Over a number of summer nights I was shook from my sweet slumber by the same couple walking beneath my open bedroom window conversing in loud and inebriated tones. Over the course of a week or so they were like clockwork—very loud clockwork—and the conversations were a cornucopia of slurred, liquored chatter that was a convoluted combination of cursing and startlingly deep and thought-provoking sermon material.
On the last night of these midnight visitations, the robust banter went all-out theological. God, Jack Daniels and John Labatt were stirred together in a curious mix, and the results whetted my appetite for more as they rounded the corner and drifted off into the darkness to disturb someone else.
The man was quoting Scripture, talking about life and the reality of God. The woman, consistently the more obnoxious of the two, was throwing a classic God-objection in his face. “I have prayed and tried to see him,” she said. “I have gone to church,” she claimed. She recounted some of the pain in her life, the disappointments and anxieties, and then repeatedly called out to the Holy One: “Where is he? Where the %#&* is he?”
How would you answer her cry in the night?
Elie Wiesel, in his famous little book, Night, tells of prisoners in Auschwitz asking the same troubling and very human question: Where is God? We must take this question seriously. We must be with those who ask it. We must admit that even we who believe ask it. Even the Scriptures wonder, “O my God, I cry by day, but you do not answer, and by night, but I find no rest” (Psalm 22:2).
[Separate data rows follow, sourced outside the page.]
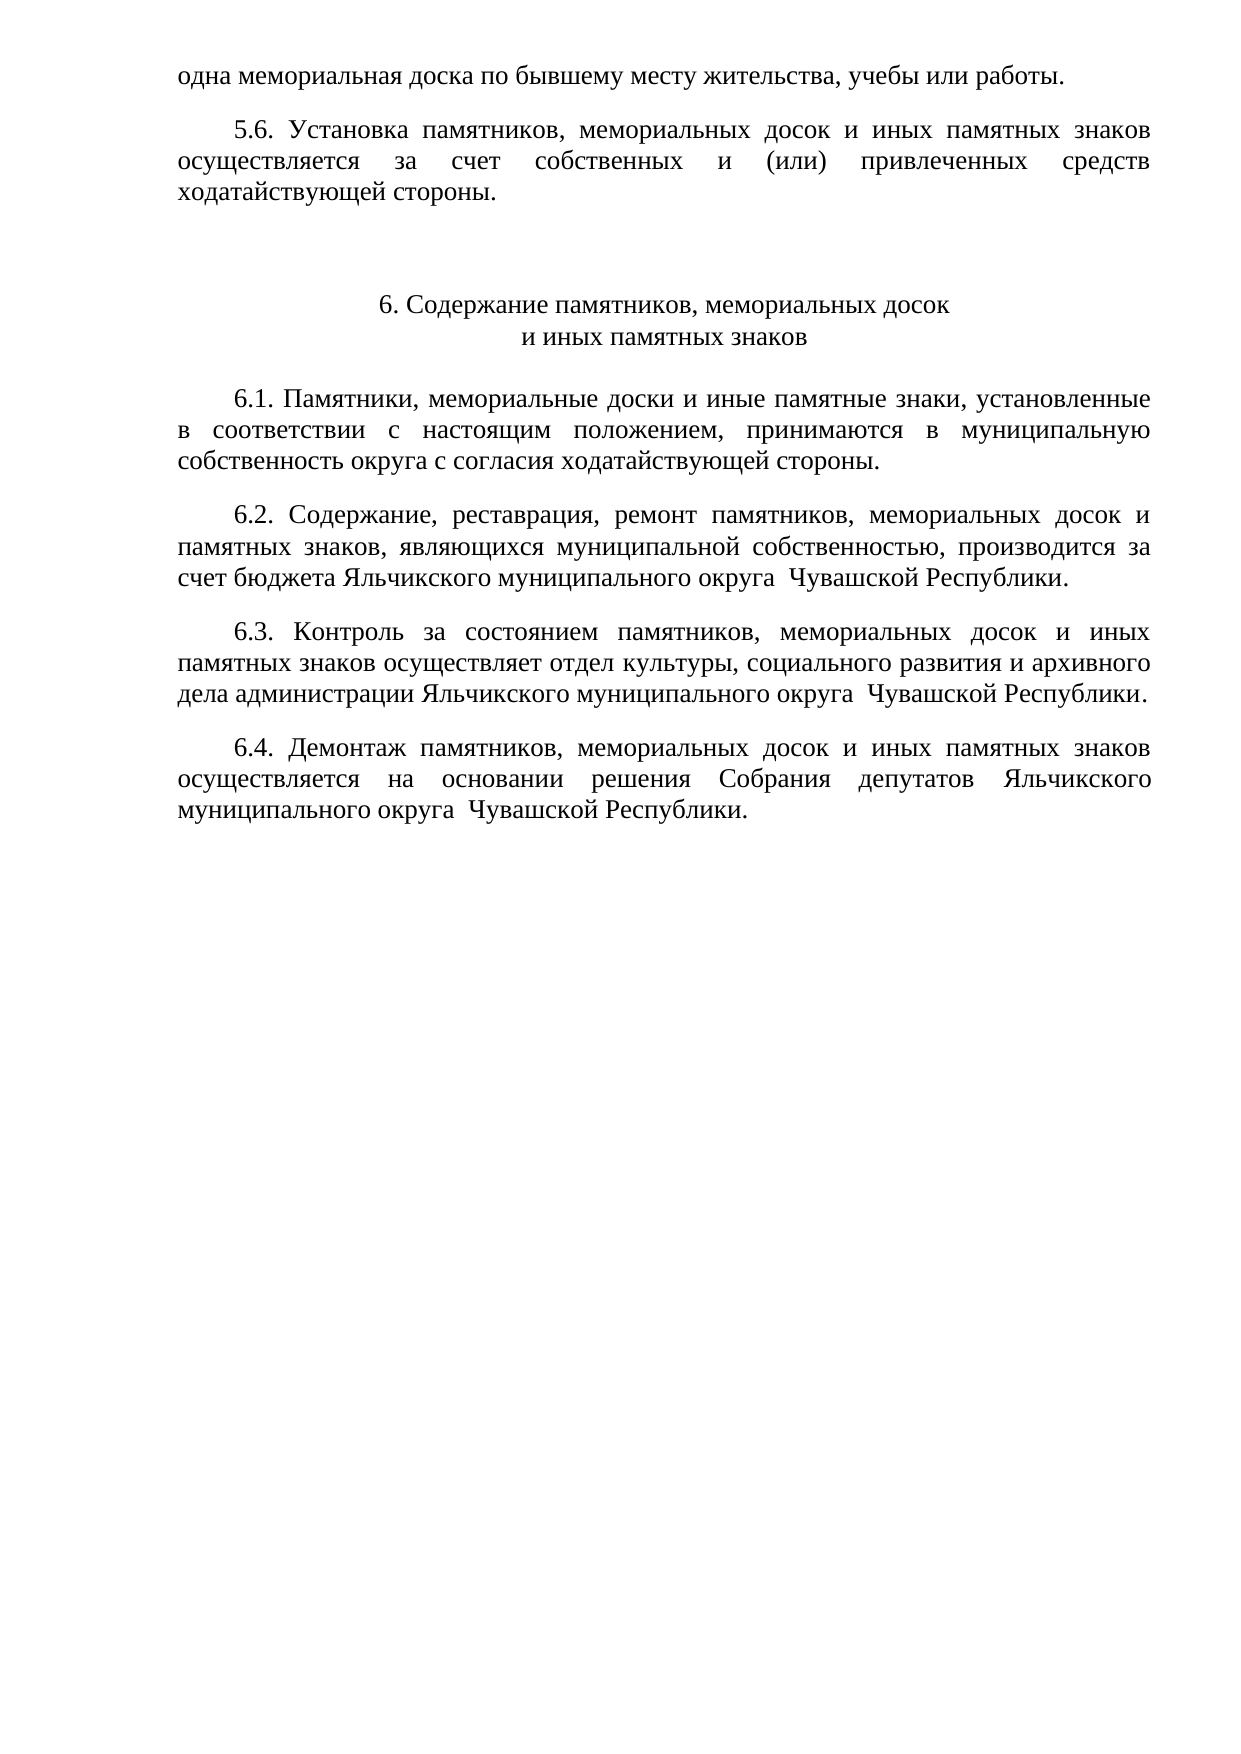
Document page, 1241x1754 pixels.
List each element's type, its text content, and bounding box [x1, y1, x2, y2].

text 6.2. Содержание, реставрация, ремонт памятников, мемориальных досок и памятных знаков, являющихся муниципальной собственностью, производится за счет бюджета Яльчикского муниципального округа Чувашской Республики. [177, 498, 1152, 592]
text 6.1. Памятники, мемориальные доски и иные памятные знаки, установленные в соответствии с настоящим положением, принимаются в муниципальную собственность округа с согласия ходатайствующей стороны. [177, 382, 1152, 476]
text 6.3. Контроль за состоянием памятников, мемориальных досок и иных памятных знаков осуществляет отдел культуры, социального развития и архивного дела администрации Яльчикского муниципального округа Чувашской Республики. [177, 615, 1152, 708]
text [177, 59, 1152, 90]
text 5.6. Установка памятников, мемориальных досок и иных памятных знаков осуществляется за счет собственных и (или) привлеченных средств ходатайствующей стороны. [177, 113, 1152, 207]
text и иных памятных знаков [177, 320, 1152, 351]
text 6. Содержание памятников, мемориальных досок [177, 289, 1152, 320]
text 6.4. Демонтаж памятников, мемориальных досок и иных памятных знаков осуществляется на основании решения Собрания депутатов Яльчикского муниципального округа Чувашской Республики. [177, 731, 1152, 824]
We must have an answer for the seeming hiddenness of God or we’re no longer human, let alone honest.
If you’ve ever walked with the frustrated, you know there are no pat answers. The fact that many rely on pat answers, clichés or Oprahisms is perhaps proof we’ve been far too asleep and in need of a midnight walk. Still, we must be able to point those crying in the night to hope, to some reason to believe, and the hiddenness of God is actually one of the more beautiful aspects of the reality of a loving Redeemer.
In remaining hidden God acts in grace and holiness:
• First, he does not coerce us into belief. God respects our humanity in all its created beauty and sin-induced brokenness.
• Second, he heightens the joy of discovery. God both looks for us and waits to be found, so that our joy is complete, even in the midst of trial.
• Third, and uniquely Christian, God enters our suffering. God does not ignore us, but meets us in our pain, and we are awakened to a grace and love that would never have come into view otherwise.
God in Christ enters humanity’s anguish and answers our question of where he is with a cross that flips the question around: “Where is humanity? Is this what you people do with love and grace? Who do you think you are? Do you crucify the Good and then blame the Good for not stopping you?”
Now there’s a question or two that might keep us up at night.